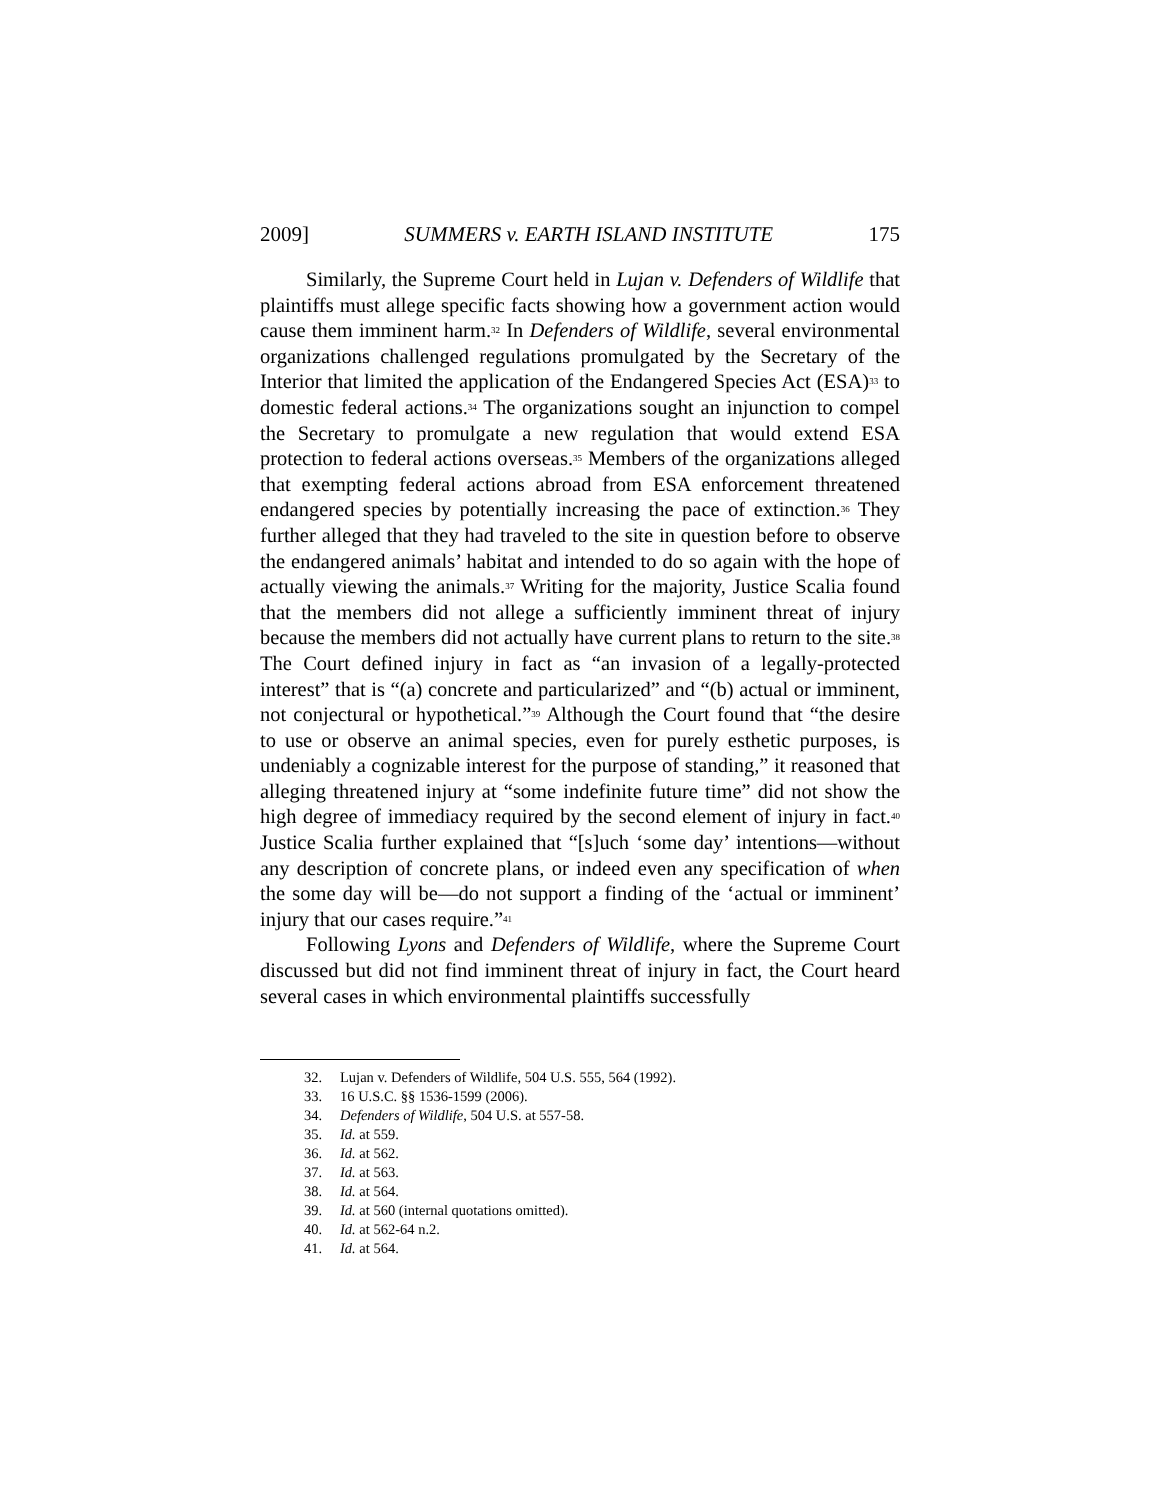2009] SUMMERS v. EARTH ISLAND INSTITUTE 175
Similarly, the Supreme Court held in Lujan v. Defenders of Wildlife that plaintiffs must allege specific facts showing how a government action would cause them imminent harm.<sup>32</sup> In Defenders of Wildlife, several environmental organizations challenged regulations promulgated by the Secretary of the Interior that limited the application of the Endangered Species Act (ESA)<sup>33</sup> to domestic federal actions.<sup>34</sup> The organizations sought an injunction to compel the Secretary to promulgate a new regulation that would extend ESA protection to federal actions overseas.<sup>35</sup> Members of the organizations alleged that exempting federal actions abroad from ESA enforcement threatened endangered species by potentially increasing the pace of extinction.<sup>36</sup> They further alleged that they had traveled to the site in question before to observe the endangered animals’ habitat and intended to do so again with the hope of actually viewing the animals.<sup>37</sup> Writing for the majority, Justice Scalia found that the members did not allege a sufficiently imminent threat of injury because the members did not actually have current plans to return to the site.<sup>38</sup> The Court defined injury in fact as “an invasion of a legally-protected interest” that is “(a) concrete and particularized” and “(b) actual or imminent, not conjectural or hypothetical.”<sup>39</sup> Although the Court found that “the desire to use or observe an animal species, even for purely esthetic purposes, is undeniably a cognizable interest for the purpose of standing,” it reasoned that alleging threatened injury at “some indefinite future time” did not show the high degree of immediacy required by the second element of injury in fact.<sup>40</sup> Justice Scalia further explained that “[s]uch ‘some day’ intentions—without any description of concrete plans, or indeed even any specification of when the some day will be—do not support a finding of the ‘actual or imminent’ injury that our cases require.”<sup>41</sup>
Following Lyons and Defenders of Wildlife, where the Supreme Court discussed but did not find imminent threat of injury in fact, the Court heard several cases in which environmental plaintiffs successfully
32. Lujan v. Defenders of Wildlife, 504 U.S. 555, 564 (1992).
33. 16 U.S.C. §§ 1536-1599 (2006).
34. Defenders of Wildlife, 504 U.S. at 557-58.
35. Id. at 559.
36. Id. at 562.
37. Id. at 563.
38. Id. at 564.
39. Id. at 560 (internal quotations omitted).
40. Id. at 562-64 n.2.
41. Id. at 564.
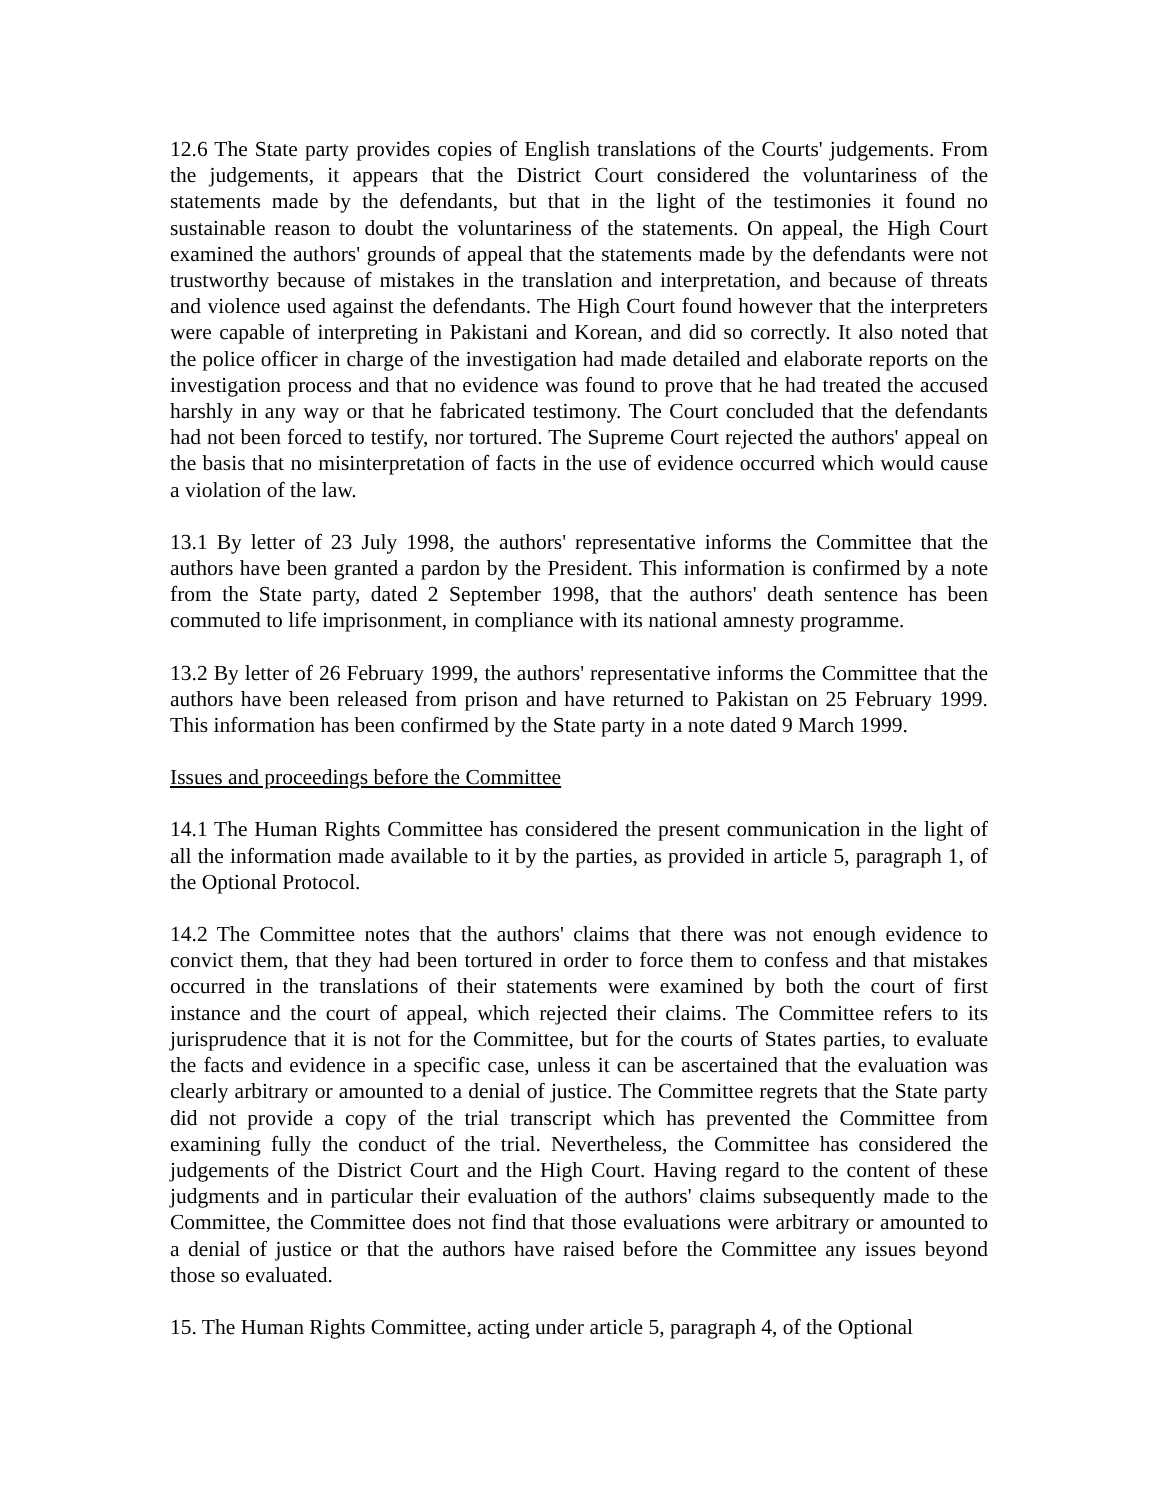12.6 The State party provides copies of English translations of the Courts' judgements. From the judgements, it appears that the District Court considered the voluntariness of the statements made by the defendants, but that in the light of the testimonies it found no sustainable reason to doubt the voluntariness of the statements. On appeal, the High Court examined the authors' grounds of appeal that the statements made by the defendants were not trustworthy because of mistakes in the translation and interpretation, and because of threats and violence used against the defendants. The High Court found however that the interpreters were capable of interpreting in Pakistani and Korean, and did so correctly. It also noted that the police officer in charge of the investigation had made detailed and elaborate reports on the investigation process and that no evidence was found to prove that he had treated the accused harshly in any way or that he fabricated testimony. The Court concluded that the defendants had not been forced to testify, nor tortured. The Supreme Court rejected the authors' appeal on the basis that no misinterpretation of facts in the use of evidence occurred which would cause a violation of the law.
13.1 By letter of 23 July 1998, the authors' representative informs the Committee that the authors have been granted a pardon by the President. This information is confirmed by a note from the State party, dated 2 September 1998, that the authors' death sentence has been commuted to life imprisonment, in compliance with its national amnesty programme.
13.2 By letter of 26 February 1999, the authors' representative informs the Committee that the authors have been released from prison and have returned to Pakistan on 25 February 1999. This information has been confirmed by the State party in a note dated 9 March 1999.
Issues and proceedings before the Committee
14.1 The Human Rights Committee has considered the present communication in the light of all the information made available to it by the parties, as provided in article 5, paragraph 1, of the Optional Protocol.
14.2 The Committee notes that the authors' claims that there was not enough evidence to convict them, that they had been tortured in order to force them to confess and that mistakes occurred in the translations of their statements were examined by both the court of first instance and the court of appeal, which rejected their claims. The Committee refers to its jurisprudence that it is not for the Committee, but for the courts of States parties, to evaluate the facts and evidence in a specific case, unless it can be ascertained that the evaluation was clearly arbitrary or amounted to a denial of justice. The Committee regrets that the State party did not provide a copy of the trial transcript which has prevented the Committee from examining fully the conduct of the trial. Nevertheless, the Committee has considered the judgements of the District Court and the High Court. Having regard to the content of these judgments and in particular their evaluation of the authors' claims subsequently made to the Committee, the Committee does not find that those evaluations were arbitrary or amounted to a denial of justice or that the authors have raised before the Committee any issues beyond those so evaluated.
15. The Human Rights Committee, acting under article 5, paragraph 4, of the Optional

-- -- --

Problem details
From the listing above, give the number of lines in which the word "article" occurs, and nothing else.

Exercise answer
2